My plan for this website is for it to be an ongoing labor of love. It will be a constant work in progress and I hope to have those who love her use this site as a place to heal, to talk about your memories and to share with all that miss her. Jean was a strong believer in Christ and because of this, I know we will be reunited again someday in Heaven. I look forward to seeing her dance to the music again and to walk free of pain.

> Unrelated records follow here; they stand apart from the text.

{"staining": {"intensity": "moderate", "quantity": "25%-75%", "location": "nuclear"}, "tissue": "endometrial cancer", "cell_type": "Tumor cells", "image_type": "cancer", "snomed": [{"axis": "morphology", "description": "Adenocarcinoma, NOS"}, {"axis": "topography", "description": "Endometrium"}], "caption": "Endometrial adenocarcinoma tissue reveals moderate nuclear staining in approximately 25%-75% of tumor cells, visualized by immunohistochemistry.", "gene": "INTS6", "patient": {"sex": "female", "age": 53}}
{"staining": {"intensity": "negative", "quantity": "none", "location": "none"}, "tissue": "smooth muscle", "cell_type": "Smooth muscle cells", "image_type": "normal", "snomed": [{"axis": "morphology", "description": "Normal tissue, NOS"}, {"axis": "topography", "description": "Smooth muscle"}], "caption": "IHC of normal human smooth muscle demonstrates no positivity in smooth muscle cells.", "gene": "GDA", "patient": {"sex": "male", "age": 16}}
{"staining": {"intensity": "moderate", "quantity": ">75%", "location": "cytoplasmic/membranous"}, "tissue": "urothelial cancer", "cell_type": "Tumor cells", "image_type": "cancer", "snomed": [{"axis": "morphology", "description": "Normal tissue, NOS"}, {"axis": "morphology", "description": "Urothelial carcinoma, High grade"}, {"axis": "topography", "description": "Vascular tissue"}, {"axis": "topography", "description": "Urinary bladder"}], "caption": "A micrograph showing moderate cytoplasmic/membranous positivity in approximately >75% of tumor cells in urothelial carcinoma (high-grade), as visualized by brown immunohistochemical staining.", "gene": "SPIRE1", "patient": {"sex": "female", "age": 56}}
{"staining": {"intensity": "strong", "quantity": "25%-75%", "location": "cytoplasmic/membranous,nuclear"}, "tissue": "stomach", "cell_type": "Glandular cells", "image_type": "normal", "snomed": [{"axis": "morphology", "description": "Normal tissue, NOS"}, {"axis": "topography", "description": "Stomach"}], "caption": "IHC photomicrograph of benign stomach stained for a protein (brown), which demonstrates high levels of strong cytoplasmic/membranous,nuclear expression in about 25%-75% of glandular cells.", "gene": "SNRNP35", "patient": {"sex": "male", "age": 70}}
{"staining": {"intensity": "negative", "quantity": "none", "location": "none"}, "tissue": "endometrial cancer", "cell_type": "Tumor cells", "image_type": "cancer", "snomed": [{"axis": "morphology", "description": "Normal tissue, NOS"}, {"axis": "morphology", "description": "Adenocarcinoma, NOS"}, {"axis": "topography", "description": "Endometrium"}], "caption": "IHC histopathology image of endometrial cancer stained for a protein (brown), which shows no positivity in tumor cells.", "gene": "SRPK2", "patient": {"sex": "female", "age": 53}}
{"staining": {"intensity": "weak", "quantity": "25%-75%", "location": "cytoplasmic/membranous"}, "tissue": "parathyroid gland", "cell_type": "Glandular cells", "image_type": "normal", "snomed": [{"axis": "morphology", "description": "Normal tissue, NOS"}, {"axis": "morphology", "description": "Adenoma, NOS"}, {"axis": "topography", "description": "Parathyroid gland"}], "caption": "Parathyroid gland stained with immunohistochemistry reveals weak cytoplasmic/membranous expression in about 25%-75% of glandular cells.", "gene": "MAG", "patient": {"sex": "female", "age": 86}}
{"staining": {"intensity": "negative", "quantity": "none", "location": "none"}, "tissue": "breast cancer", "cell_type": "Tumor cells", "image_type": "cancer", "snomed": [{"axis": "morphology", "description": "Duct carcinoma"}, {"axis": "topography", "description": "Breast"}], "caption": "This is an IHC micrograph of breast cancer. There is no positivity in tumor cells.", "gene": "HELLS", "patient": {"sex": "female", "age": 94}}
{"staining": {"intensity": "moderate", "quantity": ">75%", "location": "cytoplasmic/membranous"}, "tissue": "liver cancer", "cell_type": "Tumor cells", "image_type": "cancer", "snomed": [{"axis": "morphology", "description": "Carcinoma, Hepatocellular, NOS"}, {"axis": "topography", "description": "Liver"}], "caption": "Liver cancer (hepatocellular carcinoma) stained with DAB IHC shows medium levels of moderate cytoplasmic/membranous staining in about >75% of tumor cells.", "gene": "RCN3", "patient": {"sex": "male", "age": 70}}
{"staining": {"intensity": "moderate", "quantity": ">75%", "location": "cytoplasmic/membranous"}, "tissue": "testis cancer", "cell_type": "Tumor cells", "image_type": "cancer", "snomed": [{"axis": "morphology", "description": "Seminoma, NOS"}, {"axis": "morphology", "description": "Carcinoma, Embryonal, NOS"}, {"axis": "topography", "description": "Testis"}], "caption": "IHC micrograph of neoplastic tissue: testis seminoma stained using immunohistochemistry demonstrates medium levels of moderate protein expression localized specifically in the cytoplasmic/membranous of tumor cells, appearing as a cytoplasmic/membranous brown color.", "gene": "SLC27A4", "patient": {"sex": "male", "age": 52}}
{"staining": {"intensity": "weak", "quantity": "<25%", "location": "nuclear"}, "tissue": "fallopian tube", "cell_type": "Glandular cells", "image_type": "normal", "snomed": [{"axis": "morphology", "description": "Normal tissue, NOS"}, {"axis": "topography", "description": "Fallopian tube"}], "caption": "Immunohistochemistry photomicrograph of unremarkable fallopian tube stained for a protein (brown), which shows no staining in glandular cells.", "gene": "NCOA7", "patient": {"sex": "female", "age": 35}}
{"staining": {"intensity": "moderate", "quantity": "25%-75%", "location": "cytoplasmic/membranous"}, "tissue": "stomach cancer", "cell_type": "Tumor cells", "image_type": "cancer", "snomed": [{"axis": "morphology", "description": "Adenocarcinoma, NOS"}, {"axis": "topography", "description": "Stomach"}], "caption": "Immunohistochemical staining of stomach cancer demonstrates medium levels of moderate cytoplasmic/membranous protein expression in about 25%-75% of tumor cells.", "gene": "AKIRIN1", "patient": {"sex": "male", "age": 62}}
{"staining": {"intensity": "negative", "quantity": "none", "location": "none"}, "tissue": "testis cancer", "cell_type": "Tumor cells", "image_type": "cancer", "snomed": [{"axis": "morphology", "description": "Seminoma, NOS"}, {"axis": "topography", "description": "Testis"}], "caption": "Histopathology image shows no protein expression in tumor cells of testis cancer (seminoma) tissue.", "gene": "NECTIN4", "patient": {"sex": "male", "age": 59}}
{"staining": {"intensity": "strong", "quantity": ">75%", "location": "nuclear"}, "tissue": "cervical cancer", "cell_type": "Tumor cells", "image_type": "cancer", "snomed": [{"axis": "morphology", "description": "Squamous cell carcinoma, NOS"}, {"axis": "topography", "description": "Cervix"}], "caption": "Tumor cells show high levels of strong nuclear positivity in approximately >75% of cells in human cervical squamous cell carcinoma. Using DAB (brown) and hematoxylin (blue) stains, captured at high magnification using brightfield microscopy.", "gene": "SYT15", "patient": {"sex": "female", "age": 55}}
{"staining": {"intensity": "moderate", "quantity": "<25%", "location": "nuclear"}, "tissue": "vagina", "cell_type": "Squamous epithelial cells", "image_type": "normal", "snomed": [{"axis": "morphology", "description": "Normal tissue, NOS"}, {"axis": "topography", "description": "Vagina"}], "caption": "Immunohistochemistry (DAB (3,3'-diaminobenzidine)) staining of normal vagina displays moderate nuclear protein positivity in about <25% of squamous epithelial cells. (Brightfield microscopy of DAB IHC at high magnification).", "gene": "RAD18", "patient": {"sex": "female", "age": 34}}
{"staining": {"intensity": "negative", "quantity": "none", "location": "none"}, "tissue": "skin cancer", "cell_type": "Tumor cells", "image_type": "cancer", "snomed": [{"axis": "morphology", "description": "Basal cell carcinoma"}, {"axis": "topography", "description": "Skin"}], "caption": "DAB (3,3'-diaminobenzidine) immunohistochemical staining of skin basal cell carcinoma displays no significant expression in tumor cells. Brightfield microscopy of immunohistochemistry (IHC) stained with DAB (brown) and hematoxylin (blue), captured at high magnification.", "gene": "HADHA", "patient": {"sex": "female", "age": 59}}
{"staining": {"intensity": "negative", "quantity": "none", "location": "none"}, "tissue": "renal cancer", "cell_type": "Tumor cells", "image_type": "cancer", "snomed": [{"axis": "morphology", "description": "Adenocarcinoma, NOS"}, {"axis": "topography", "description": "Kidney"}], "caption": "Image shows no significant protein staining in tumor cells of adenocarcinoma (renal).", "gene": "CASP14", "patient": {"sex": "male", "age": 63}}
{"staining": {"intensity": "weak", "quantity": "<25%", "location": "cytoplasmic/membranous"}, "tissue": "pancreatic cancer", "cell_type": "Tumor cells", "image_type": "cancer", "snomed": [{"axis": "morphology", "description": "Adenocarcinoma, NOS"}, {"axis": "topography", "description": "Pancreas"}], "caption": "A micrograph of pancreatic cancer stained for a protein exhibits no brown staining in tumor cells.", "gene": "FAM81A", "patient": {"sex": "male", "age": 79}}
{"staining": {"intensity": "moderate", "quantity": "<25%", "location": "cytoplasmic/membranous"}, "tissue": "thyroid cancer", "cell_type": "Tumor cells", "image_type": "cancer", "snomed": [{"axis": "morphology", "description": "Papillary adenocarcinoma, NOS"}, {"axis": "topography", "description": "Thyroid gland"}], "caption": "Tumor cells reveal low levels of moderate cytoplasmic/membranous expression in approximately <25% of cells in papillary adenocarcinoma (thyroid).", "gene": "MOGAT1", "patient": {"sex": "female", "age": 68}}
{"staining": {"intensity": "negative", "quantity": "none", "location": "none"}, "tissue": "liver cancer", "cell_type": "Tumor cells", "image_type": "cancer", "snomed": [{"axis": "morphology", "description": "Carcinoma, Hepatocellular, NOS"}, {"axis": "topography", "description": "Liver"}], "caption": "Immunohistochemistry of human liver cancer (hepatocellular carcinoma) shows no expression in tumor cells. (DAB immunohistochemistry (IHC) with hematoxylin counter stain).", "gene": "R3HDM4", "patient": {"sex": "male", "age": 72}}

For those that live with chronic pain, and I am one, light a candle for my friend that lost her life because of it. The changes in our bodies because of the medications, the stress etc needs to be legitimatized in the eyes of the general population. I can't imagine that anyone would pretend to have problems so they can lose out on living in the rest of the world, miss their childrens sporting events and school functions and tax your closest relationships. Unless you have suffered from extreme nerve pain, you can not empathize or relate to how it tears down your mind and body day by day. It effects your relationships and how you respond to those that live closest to you. Even though you love them dearly, you snap and bite out of sheer frustration. You are grateful for their acts of kindness and really wish to act with appreciation. You pray that no one holds it against you when you can't keep your house clean or be relied upon to hold a family holiday or even to show up for it, if it's at someone else's house. You hope your friends will still try to set up times to see you even when you've cancelled a dozen times previously. You are in a constant state of guilt over what you can't do and hope you'll be forgiven for that. Jean....we just loved you, and what you couldn't do, didn't matter to any us. We just wanted you happy and free of pain and now you are, dear friend.
For those of you that have people in your lives that you love, don't forget to tell them. You never know when someone will be taken away and you've lost that chance to make amends or to let them know how much they mean to you. Most everyone knows when they are loved, and I know Jean knew how much she was loved by all, but I'd give anything to have one more chance to talk to her and tell her.